Он пинал землю, вымещая свою злость на сухих листьях и ветках. Он представил лицо Ратибора. Неясное, незнакомое, но уже ненавистное. Он представлял, как ломает ему руки, те самые руки, которыми он работает, как заставляет его ползать в пыли и молить о пощаде.
Ревность и злость смешались в его душе в гремучий коктейль. Это уже была не просто обида отвергнутого жениха. Это была задетая до глубины души гордость. Он, Всеслав, наследник Лютомира, не мог позволить какому-то выскочке стоять у себя на пути. Не мог позволить, чтобы его имя полоскали по деревням, смешивая с грязью.
Этот кузнец должен заплатить. Не за Гориславу. Нет, она теперь была лишь предлогом. Он должен заплатить за сам факт своего существования. За то, что посмел, пусть и невольно, бросить тень на славу боярского сына.
Всеслав поднял с земли окровавленную руку и посмотрел на нее.
— Ты заплатишь, Ратибор, — прошептал он в тишину леса. — Клянусь всеми богами, старыми и новыми, ты пожалеешь, что родился на свет. Ты поплатишься за мою честь.
Он чувствовал, как обида перерастает в холодную, расчетливую ненависть. Она не требовала немедленного выплеска. Она требовала плана. Требовала мести — такой, чтобы все вокруг поняли: никто не смеет переходить дорогу Всеславу, сыну боярина Лютомира. И никто никогда больше не посмеет сравнить его с простым кузнецом.
Он вскочил на коня и уже спокойно, размеренной рысью поехал обратно. Его ярость не утихла. Она просто ушла вглубь, превратившись в твердую, как сталь, решимость. Решимость уничтожить.
Глава 12: Разговор в корчме
Вечером того же дня Всеслав оказался в придорожной корчме на полпути к своей усадьбе. Это было шумное, прокуренное место, где смешивались запахи кислого пива, пота и жареного мяса. Здесь собирались заезжие купцы, вольные дружинники, сбежавшие от хозяев челядины — люд разношерстный и не слишком щепетильный. Именно такая аудитория и была нужна Всеславу.
Он сидел за самым большим столом в центре, широко расставив ноги в дорогих сафьяновых сапогах.

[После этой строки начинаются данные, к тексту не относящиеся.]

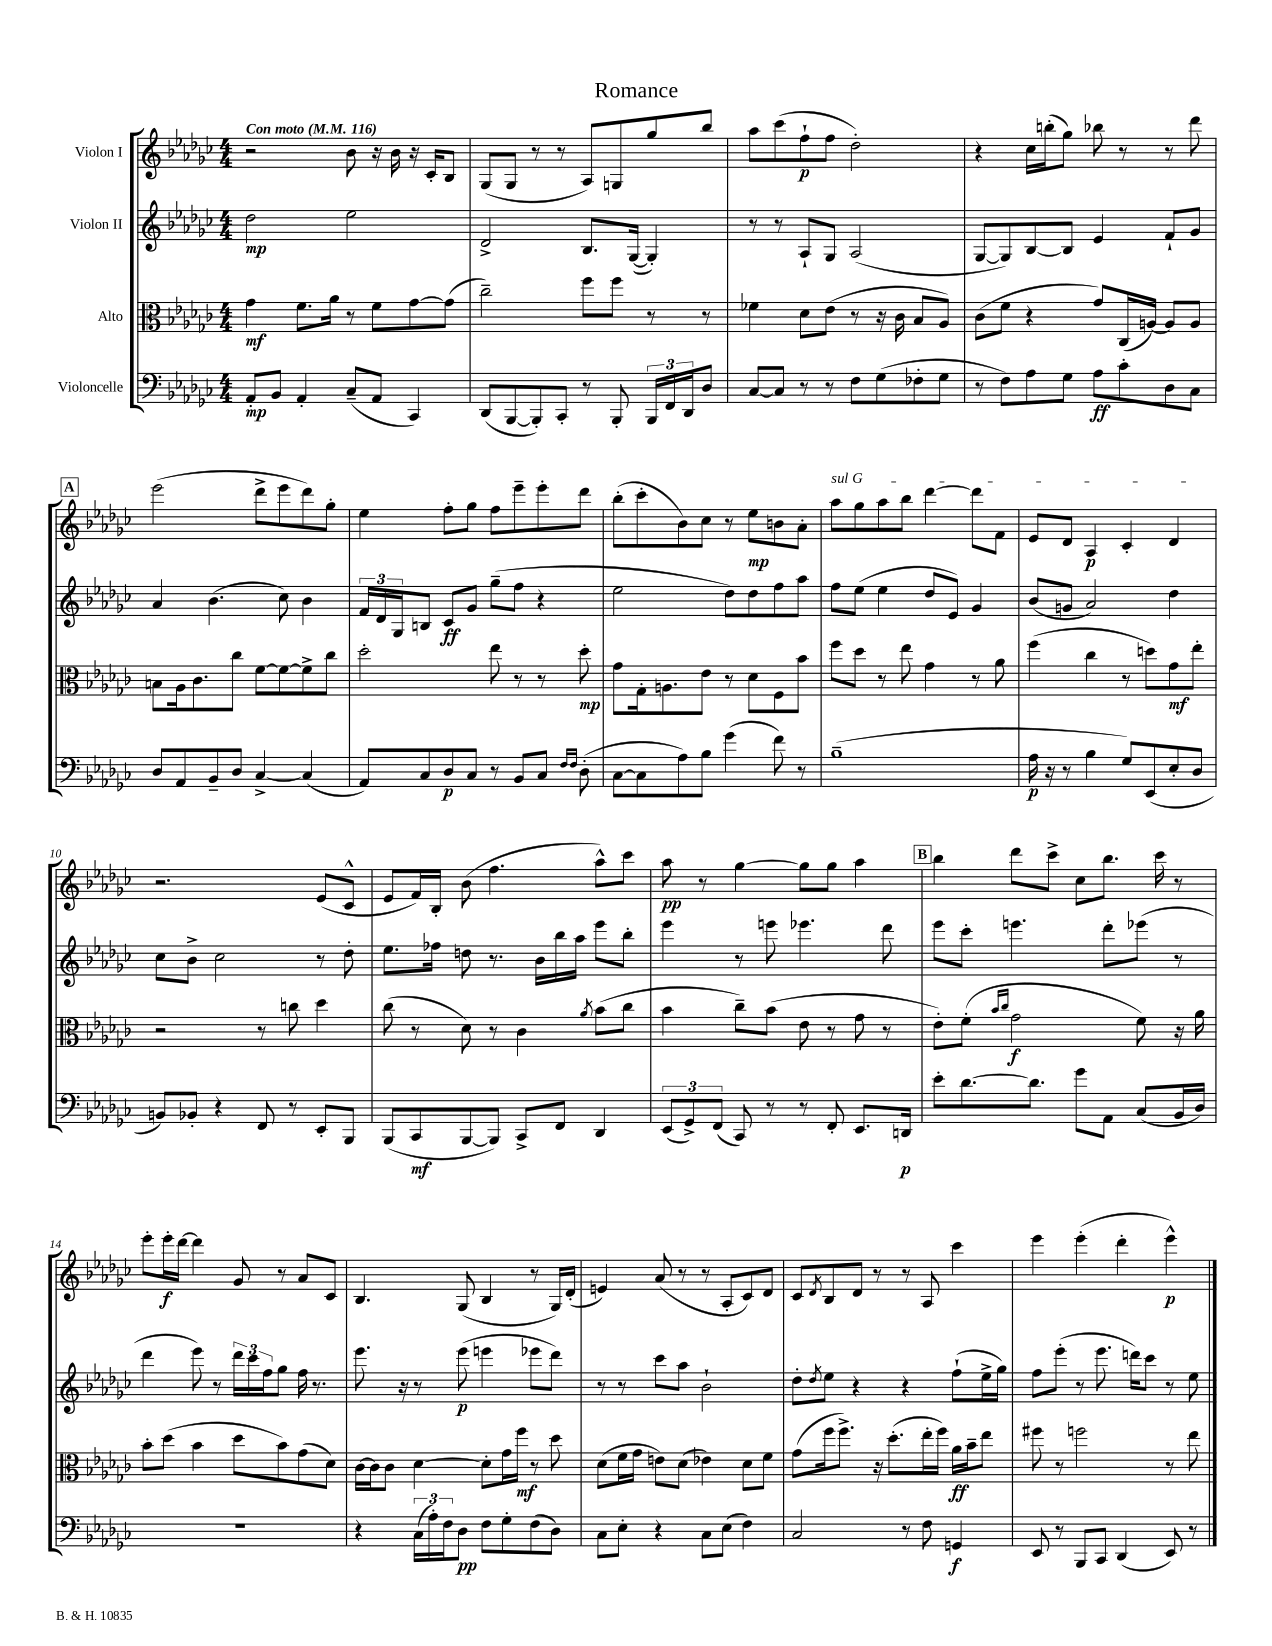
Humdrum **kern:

**kern	**kern	**kern	**kern
*staff4	*staff3	*staff2	*staff1
*clefF4	*clefC3	*clefG2	*clefG2
*k[b-e-a-d-g-c-]	*k[b-e-a-d-g-c-]	*k[b-e-a-d-g-c-]	*k[b-e-a-d-g-c-]
*M4/4	*M4/4	*M4/4	*M4/4
*MM116	*MM116	*MM116	*MM116
8AA-'	4g-	2dd-	2r
8BB-	.	.	.
4AA-'	8.f	.	.
.	16a-	.	.
(8C-~	8r	2ee-	8b-
8AA-	8f	.	16r
.	.	.	16b-
4CC-)	[8g-	.	16r
.	.	.	16c-'
.	(8g-]	.	8B-
=	=	=	=
(8DD-	2cc-~)	2d-^	(8G-
[8BBB-	.	.	8G-
8BBB-'])	.	.	8r
8CC-'	.	.	8r
8r	8ff	8.B-	8A-)
8BBB-'	8ff	.	8G
.	.	([16G-	.
24BBB-	8r	4G-'])	8gg-
24FF	.	.	.
24DD-	.	.	.
8D-	8r	.	8bb-
=	=	=	=
[8C-	4f-	8r	8aa-
8C-]	.	8r	(8ccc-
8r	8d-	8A-`	8ff`
8r	(8e-	8G-	8ff
8F	8r	(2A-	2dd-')
(8G-	16r	.	.
.	16c-	.	.
8F-'	8B-	.	.
8G-	8A-)	.	.
=	=	=	=
8r	(8c-	[8G-	4r
8F)	8f	8G-])	.
8A-	4r	[8B-	16cc-
.	.	.	(16bb'
8G-	.	8B-]	8gg-)
8A-	8g-)	4e-	8bb-
8c-'	(16C-	.	8r
.	[16A)	.	.
8D-	8A]	8f`	8r
8C-	8A	8g-	8ddd-
=	=	=	=
8D-	8B	4a-	(2eee-
8AA-	16A-	.	.
.	8.c-	.	.
8BB-~	.	(4.b-	.
8D-	8cc-	.	.
[4C-^	[8f	.	8ddd-^
.	8f_	8cc-)	8eee-
(4C-]	8f^]	4b-	8ddd-)
.	8cc-	.	8gg-'
=	=	=	=
8AA-)	2dd-'	24f	4ee-
.	.	24d-	.
.	.	24G-	.
8C-	.	8B	.
8D-	.	8c-	8ff'
8C-	.	8g-	8gg-
8r	8ee-	(8gg-~	8ff
8BB-	8r	8ff	8eee-~
8C-	8r	4r	8eee-'
16qqF	.	.	.
16qqF	.	.	.
(8D-'	8dd-'	.	8ddd-
=	=	=	=
[8C-	8g-	2ee-	(8bb-'
8C-]	16G-'	.	8ccc-'
.	8.A	.	.
8A-)	.	.	8b-)
8B-	8e-	.	8cc-
(4g-	8r	8dd-)	8r
.	8d-	8dd-	8ee-
8f)	8F	8ff	8b
8r	8b-	8aa-	8a-'
=	=	=	=
(1B-~	8ff	8ff	8aa-
.	8dd-	(8ee-	8gg-
.	8r	4ee-	8aa-
.	8ee-	.	8bb-
.	4g-	8dd-	[4ddd-
.	.	8e-)	.
.	8r	4g-	8ddd-]
.	8a-	.	8f
=	=	=	=
16A-	(4ff	(8b-	8e-
16r	.	.	.
8r	.	8g	8d-
4B-	4cc-	2a-)	4A-
8G-)	8r	.	4c-'
(8EE-	8dd)	.	.
8E-'	8g-	4dd-	4d-
8D-	8ee-'	.	.
=	=	=	=
8BB)	2r	8cc-	2.r
8BB-'	.	8b-^	.
4r	.	2cc-	.
8FF	8r	.	.
8r	8cc	.	.
8EE-'	4dd-	8r	(8e-
8BBB-	.	8dd-'	8c-^^
=	=	=	=
(8BBB-	(8cc-	8.ee-	8e-
8CC-	8r	.	16f)
.	.	16ff-	16B-'
[8BBB-	8d-)	8dd	(8b-
8BBB-])	8r	8.r	4.ff
8CC-^	4c-	.	.
.	.	16b-	.
8FF	.	16bb-	.
.	.	16aa-	.
.	8qa-	.	.
4DD-	(8b-	8eee-	8aa-^^)
.	8cc-	8bb-'	8ccc-
=	=	=	=
(12EE-	4b-	4eee-	8aa-
12GG-^)	.	.	.
.	.	.	8r
(12FF	.	.	.
8CC-)	8cc-~)	8r	[4gg-
8r	(8b-	8eee	.
8r	8e-	4.eee-	8gg-]
8FF'	8r	.	8gg-
8.EE-	8g-	.	4aa-
.	8r	8ddd-	.
16DD	.	.	.
=	=	=	=
8e-'	8e-')	8eee-	4bb-
[8.d-	(8f'	8ccc-'	.
.	16qqb-	.	.
.	16qqcc-	.	.
.	2g-	4.eee	8ddd-
8.d-]	.	.	.
.	.	.	8ccc-^
8g-	.	.	8cc-
8AA-	.	8ddd-'	8.bb-
(8C-	8f)	(8eee-	.
.	.	.	16ccc-
16BB-	16r	8r	8r
16D-)	16a-	.	.
=	=	=	=
1r	8b-'	4ddd-	8eee-'
.	(8dd-	.	16eee-'
.	.	.	[16ddd-
.	4b-	8eee-)	4ddd-]
.	.	8r	.
.	8dd-	24ddd-	8g-
.	.	24ccc-	.
.	.	24ff	.
.	8b-)	8gg-	8r
.	(8g-	16ff	8a-
.	.	8.r	.
.	8d-)	.	8c-
=	=	=	=
4r	[16c-	8.eee-	4.B-
.	16c-]	.	.
.	8c-	.	.
.	.	16r	.
(24C-	[4d-	8r	.
24A-')	.	.	.
24F	.	.	.
8D-	.	(8eee-	(8G-
8F	8d-']	4eee	4B-
8G-'	16g-	.	.
.	16ff	.	.
(8F	8r	8eee-	8r
8D-)	8dd-	8ddd-)	16G-)
.	.	.	(16d-'
=	=	=	=
8C-	(8d-	8r	4e)
8E-'	16f	8r	.
.	16g-	.	.
4r	8e)	8ccc-	(8a-
.	(8d-	8aa-	8r
8C-	4e-)	2b-`	8r
(8E-	.	.	8A-'
4F)	8d-	.	8c-)
.	8f	.	8d-
=	=	=	=
2C-	(8g-	8dd-'	8c-
.	.	8qdd-	8qd-
.	16ff	8ee-	8B-
.	8.ff^)	.	.
.	.	4r	8d-
.	16r	.	8r
.	(8.dd-'	.	.
8r	.	4r	8r
8F	16ee-'	.	8A-
.	16ff)	.	.
4GG	16a-	(8ff`	4ccc-
.	16b-~	.	.
.	8ee-	16ee-^	.
.	.	16gg-)	.
=	=	=	=
8EE-	8ff#	8ff	4eee-
8r	8r	(8eee-'	.
8BBB-	2ff	8r	(4eee-'
8CC-	.	8.eee-	.
(4DD-	.	.	4ddd-'
.	.	16ddd)	.
.	.	8ccc-	.
8EE-)	8r	8r	4eee-^^)
8r	8ee-	8ee-	.
==	==	==	==
*-	*-	*-	*-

Перед ним стояла большая глиняная кружка с крепким медом, но пил он мало. Ему нужен был не хмель, а слушатели. Его верный дружинник Драган, угрюмый мужчина со сломанным носом, сидел рядом и молча опрокидывал в себя кружку за кружкой.
Слух об унижении боярича уже докатился и сюда, перешептываниями и ухмылками. Всеслав делал вид, что не замечает, но именно этого он и добивался. Он дождался, пока один из наемников, бородатый варяг по имени Ульф, не выдержал и, подойдя к их столу, громыхнул:
«Слыхал я, боярич, не повезло тебе сегодня с невестой. Говорят, променяла тебя статная девка на парня с молотом. Крепкий, видать, парень, раз от такого жениха нос воротят!»
За соседними столами замолчали, ожидая реакции. Это был вызов. Всеслав медленно поднял глаза. На его лице не было и тени унижения — лишь ленивая, хищная усмешка.
«Ты прав, Ульф. Слыхал и ты. Крепкий. Спиной, видать, крепок, раз целый день у наковальни гнется. Да руками. Мазолистыми», — он нарочито медленно осмотрел свои холеные руки с чистыми ногтями. — «В деревне как бывает? У кого руки в саже, да спина шире — тот и первый парень. Они ж там дальше своего огорода не видят».
Он сделал глоток меда и обвел взглядом притихшую корчму.
«Но вы ведь не деревенщина, мужики. Вы мир видели. Вы знаете, что настоящая сила — не в спине, а вот тут», — он постучал пальцем по рукояти меча, висевшего у пояса. — «И вот тут», — он прикоснулся к виску.
«Этот... кузнец... — Всеслав произнес слово с откровенным презрением, — он силен, пока машет своим молотом. Он первый парень, пока стоит в своей деревне, окруженный визжащими от восторга бабами. Но выпусти его в чисто поле против человека с мечом — и что от него останется? Кусок мяса».
Дружинник Драган согласно хмыкнул, вытирая пену с усов.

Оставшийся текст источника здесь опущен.